Ed. Joelle Losfeld, octobre 2016, traduit de l'anglais (USA) par Etienne Gomez, 448 pages, 25 euros.
Titre original : Good Times / Bad Times
"Un seul être vous manque et tout est dépeuplé"
Du fond de sa cellule, Peter, dix-huit ans, a décidé de raconter sa vérité par écrit, afin que son avocat possède toutes les cartes en main pour mieux le défendre. Il ne nie pas sa culpabilité, mais tente d'expliquer comment il est passé d'interne désargenté dans un pensionnat bourgeois à criminel. Il a tué un homme.
"Comme vous pourrez le constater quand je vous remettrai tout ça, je m'en suis donné à cœur joie sur ma machine. Sans les comprimés, je n'aurais pas pu, mais, grâce à eux, ça sort sans discontinuer et je me sens de plus en plus léger à mesure que j'avance. Maintenant, c'en est compulsif. S'ils me prenaient ma machine à écrire et mon papier, je graverais tout le reste sur les murs de cette cellule avec une pointe".
Souvent, il y a une histoire de fille, or, dans ce roman, elles ne sont que des silhouettes excitantes qu'on rencontre au café, au restaurant, en vacances, ou sur papier glacé, tout juste une image pour se rassurer de sa sexualité. Depuis son arrivée à Gilford, Peter cherche un ami, une moitié avec lequel il pourra s'acclimater aux règles et aux occupants des lieux. car le directeur, Mr Hoyt, lui a bien fait sentir qu'il n'était là que pour remplir un quota de boursiers.
"Plutôt vendre mon âme au diable que de laisser M.Hoyt avoir une quelconque influence sur mes faits et gestes.. Les choses arrivent étrangement vite, il suffit d'un déclic et une décision est prise, tout un programme d'action se dessine. Désormais, tous mes sentiments, que ce soit confusion ou déception - pour être honnête, j'avais une franche impression de malheur et de misère -, viraient à la colère. Ça au moins, je le comprenais. Et je pouvais même en tirer profit."
Son statut de fils d'acteur alcoolique tombé dans l'oubli lui importe peu, ce qu'il désire, c'est passé le mieux possible cette année scolaire, et pour cela, mieux vaut ne pas la passé en solitaire.
Jordan arrive en cours d'année et noue très vite une amitié avec Peter. Il est l'antithèse de celui-ci : Jordan est petit, les lèvres bleus, handicapé par un cœur en mauvaise santé, mais il est distingué, soigne son allure, et à surtout un aplomb à toute épreuve. Alors que Peter n'a jamais connu sa mère, morte trop tôt, Jordan est arrivé à Gilford pour la fuir elle et une famille fortunée qui l'a toujours considéré comme le vilain petit canard.
"C'est sans doute cette inaptitude à participer à quelque activité ardue que ce soit qui lui a donné cet aplomb à toute épreuve. Rien ne le décontenançait ; peut-être serait-il plus exact de dire qu'il ne se laissait pas décontenancer par quoi que ce soit. Je l'ai rarement vu perdre son sang-froid ou tomber dans l'agitation. Mais il n'était pas pour autant du genre mollusque. Il était plein de curiosité, d’enthousiasme et d'énergie mais il canalisait le tout comme une soupape qui laisse sortir la vapeur petit à petit, sans que ça jaillisse en sursauts pétaradants".

# # # # #

# CONSIGNE 1
D'après la critique du roman, quel âge a Peter ?
# CONSIGNE 2
Reprenez la critique du roman juste après sa dernière phrase et poursuivez-la en quelques phrases.

# # # # #

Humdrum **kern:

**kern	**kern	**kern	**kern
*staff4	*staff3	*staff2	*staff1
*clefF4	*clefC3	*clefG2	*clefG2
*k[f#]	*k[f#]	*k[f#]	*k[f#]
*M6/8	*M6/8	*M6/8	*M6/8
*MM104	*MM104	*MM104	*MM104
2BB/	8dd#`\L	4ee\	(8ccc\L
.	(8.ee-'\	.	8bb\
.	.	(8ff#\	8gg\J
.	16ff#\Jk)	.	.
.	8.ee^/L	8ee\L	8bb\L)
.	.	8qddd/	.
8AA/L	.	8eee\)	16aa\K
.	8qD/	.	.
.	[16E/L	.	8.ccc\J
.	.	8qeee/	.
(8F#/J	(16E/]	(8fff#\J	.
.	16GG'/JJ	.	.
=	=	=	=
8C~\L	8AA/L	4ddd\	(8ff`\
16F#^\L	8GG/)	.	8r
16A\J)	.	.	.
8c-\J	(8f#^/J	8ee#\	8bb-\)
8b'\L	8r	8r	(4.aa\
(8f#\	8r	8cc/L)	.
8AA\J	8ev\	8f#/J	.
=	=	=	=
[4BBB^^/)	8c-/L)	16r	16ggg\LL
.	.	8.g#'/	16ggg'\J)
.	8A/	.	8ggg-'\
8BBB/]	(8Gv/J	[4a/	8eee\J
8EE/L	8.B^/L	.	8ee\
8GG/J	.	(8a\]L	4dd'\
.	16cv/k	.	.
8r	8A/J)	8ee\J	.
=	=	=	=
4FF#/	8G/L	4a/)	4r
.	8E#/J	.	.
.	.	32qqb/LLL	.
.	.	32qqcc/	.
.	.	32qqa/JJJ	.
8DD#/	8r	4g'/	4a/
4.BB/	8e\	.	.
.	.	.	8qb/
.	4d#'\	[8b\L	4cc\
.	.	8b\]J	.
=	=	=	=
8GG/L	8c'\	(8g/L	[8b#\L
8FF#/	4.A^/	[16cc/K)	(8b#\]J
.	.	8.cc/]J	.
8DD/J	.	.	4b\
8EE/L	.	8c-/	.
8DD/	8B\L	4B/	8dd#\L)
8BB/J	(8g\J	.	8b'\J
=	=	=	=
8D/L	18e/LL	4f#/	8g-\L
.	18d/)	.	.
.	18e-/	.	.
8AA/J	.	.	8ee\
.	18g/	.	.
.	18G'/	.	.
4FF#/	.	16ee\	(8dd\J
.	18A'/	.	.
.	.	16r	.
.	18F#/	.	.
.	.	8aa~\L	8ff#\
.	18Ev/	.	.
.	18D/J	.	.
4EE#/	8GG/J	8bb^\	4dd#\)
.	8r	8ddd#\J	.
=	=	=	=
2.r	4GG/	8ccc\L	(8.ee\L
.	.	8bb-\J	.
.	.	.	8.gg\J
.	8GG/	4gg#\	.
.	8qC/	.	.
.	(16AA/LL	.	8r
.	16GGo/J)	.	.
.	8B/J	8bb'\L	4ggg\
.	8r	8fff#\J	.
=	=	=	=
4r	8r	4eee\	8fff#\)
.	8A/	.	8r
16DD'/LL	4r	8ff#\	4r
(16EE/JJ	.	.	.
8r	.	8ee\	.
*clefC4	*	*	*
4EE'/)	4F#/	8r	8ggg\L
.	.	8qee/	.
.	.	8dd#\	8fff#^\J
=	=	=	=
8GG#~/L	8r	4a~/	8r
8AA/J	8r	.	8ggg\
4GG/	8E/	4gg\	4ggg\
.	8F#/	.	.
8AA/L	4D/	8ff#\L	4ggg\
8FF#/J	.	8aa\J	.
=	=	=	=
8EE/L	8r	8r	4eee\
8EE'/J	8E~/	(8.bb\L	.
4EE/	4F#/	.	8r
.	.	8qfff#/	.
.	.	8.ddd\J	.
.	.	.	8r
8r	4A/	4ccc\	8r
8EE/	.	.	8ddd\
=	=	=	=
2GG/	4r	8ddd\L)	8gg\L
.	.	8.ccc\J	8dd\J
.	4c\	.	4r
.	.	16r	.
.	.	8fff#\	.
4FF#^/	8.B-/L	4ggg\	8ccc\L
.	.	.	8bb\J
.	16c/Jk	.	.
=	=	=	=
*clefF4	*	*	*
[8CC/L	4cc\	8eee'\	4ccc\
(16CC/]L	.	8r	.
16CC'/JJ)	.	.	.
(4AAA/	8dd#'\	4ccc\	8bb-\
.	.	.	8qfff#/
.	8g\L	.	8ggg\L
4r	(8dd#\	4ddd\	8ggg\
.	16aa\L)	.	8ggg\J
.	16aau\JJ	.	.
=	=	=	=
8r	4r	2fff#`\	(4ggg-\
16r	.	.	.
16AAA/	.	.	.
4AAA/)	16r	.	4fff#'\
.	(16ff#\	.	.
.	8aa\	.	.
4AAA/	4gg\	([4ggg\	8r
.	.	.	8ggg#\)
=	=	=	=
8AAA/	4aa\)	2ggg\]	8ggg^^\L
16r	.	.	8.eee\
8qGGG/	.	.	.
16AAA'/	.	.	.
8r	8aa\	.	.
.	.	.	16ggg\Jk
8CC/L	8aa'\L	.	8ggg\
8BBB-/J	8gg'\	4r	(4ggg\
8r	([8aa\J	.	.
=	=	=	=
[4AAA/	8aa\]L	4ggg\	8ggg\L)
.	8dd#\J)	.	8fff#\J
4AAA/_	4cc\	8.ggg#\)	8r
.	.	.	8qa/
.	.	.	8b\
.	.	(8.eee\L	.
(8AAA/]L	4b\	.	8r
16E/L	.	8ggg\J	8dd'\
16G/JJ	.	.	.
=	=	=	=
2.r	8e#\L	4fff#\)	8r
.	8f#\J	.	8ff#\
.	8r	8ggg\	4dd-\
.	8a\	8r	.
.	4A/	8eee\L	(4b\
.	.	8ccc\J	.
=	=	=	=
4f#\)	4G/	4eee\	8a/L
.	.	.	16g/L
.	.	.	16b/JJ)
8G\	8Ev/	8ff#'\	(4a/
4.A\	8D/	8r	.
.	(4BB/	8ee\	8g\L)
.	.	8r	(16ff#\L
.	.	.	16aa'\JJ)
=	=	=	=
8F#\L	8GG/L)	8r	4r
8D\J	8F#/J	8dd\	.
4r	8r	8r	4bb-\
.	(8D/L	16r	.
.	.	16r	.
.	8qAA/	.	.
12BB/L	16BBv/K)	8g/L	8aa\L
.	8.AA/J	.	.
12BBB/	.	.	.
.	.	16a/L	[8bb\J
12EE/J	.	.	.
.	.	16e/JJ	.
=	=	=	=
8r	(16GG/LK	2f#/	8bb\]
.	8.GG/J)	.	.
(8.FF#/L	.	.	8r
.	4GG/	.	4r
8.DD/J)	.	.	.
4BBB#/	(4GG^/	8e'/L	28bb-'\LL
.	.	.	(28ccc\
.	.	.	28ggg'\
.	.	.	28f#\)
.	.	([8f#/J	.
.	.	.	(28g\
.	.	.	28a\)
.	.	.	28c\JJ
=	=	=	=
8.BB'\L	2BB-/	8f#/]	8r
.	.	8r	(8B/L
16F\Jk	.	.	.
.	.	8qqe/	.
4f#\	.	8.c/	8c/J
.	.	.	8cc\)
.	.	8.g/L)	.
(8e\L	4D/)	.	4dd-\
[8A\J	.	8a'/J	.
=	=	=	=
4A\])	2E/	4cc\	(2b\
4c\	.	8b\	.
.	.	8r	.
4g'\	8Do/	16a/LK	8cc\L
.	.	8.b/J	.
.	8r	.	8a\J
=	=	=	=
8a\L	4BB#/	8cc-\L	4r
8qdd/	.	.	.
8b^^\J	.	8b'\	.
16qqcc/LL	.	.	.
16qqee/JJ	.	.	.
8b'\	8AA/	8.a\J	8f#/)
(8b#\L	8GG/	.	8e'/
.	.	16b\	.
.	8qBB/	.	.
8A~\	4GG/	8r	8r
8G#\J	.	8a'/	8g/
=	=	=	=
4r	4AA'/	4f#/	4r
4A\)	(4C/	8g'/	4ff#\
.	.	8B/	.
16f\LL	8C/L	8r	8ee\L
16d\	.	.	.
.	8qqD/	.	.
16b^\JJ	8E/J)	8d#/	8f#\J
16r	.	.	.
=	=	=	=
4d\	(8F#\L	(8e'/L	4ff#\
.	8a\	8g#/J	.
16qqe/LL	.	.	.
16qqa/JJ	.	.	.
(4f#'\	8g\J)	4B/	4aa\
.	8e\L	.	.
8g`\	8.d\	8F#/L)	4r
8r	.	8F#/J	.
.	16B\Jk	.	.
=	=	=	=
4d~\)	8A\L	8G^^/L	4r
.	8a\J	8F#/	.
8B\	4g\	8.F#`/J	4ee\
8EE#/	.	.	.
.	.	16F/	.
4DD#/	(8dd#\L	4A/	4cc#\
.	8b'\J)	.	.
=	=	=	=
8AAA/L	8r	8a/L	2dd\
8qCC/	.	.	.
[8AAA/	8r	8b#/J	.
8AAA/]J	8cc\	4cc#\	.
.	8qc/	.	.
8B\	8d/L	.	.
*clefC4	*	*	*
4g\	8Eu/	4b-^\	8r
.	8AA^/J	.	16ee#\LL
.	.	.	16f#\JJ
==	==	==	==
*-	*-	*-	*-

# # # # #

# RÉSULTAT FINAL 1
Peter a dix-huit ans.

# RÉSULTAT FINAL 2
Ces deux-là s'entendent, se comprennent, s'épaulent. Or, ce lien est très mal perçu par Mr Hoyt. C'est un homme psycho-rigide qui a fait de Peter son souffre douleur lui rappelant sans cesse ses origines et ce pourquoi il est là, l'obligeant même à jouer le monologue de Hamlet en public dans une tenue ridicule. Mais depuis que Peter a permis à Gilford d'arriver second à un concours des internats, Mr Hoyt a développé une obsession inquiétante à l'encontre du jeune homme. Peter se sent de plus en plus mal à l'aise à ses côtés.
Avec Jordan, ils rient d'abord de cette situation, puis comprennent qu'elle peut dégénérer très rapidement. Hoyt s'est mis dans la tête que l'amitié fusionnelle entre les jeunes gens est une histoire d'amour...
"Maintenant que je vois les choses avec recul, je pense que c'est parce qu'on s'aimait tellement, lui et moi, qu'on n'a jamais fait de folie : notre relation était tellement belle qu'on n'avait surtout pas envie de tout gâcher. Je sais que ce n'est qu'une partie de la vérité, parce que Jordan avait aussi un goût bien plus prononcé pour le sexe opposé. Et moi, pareil".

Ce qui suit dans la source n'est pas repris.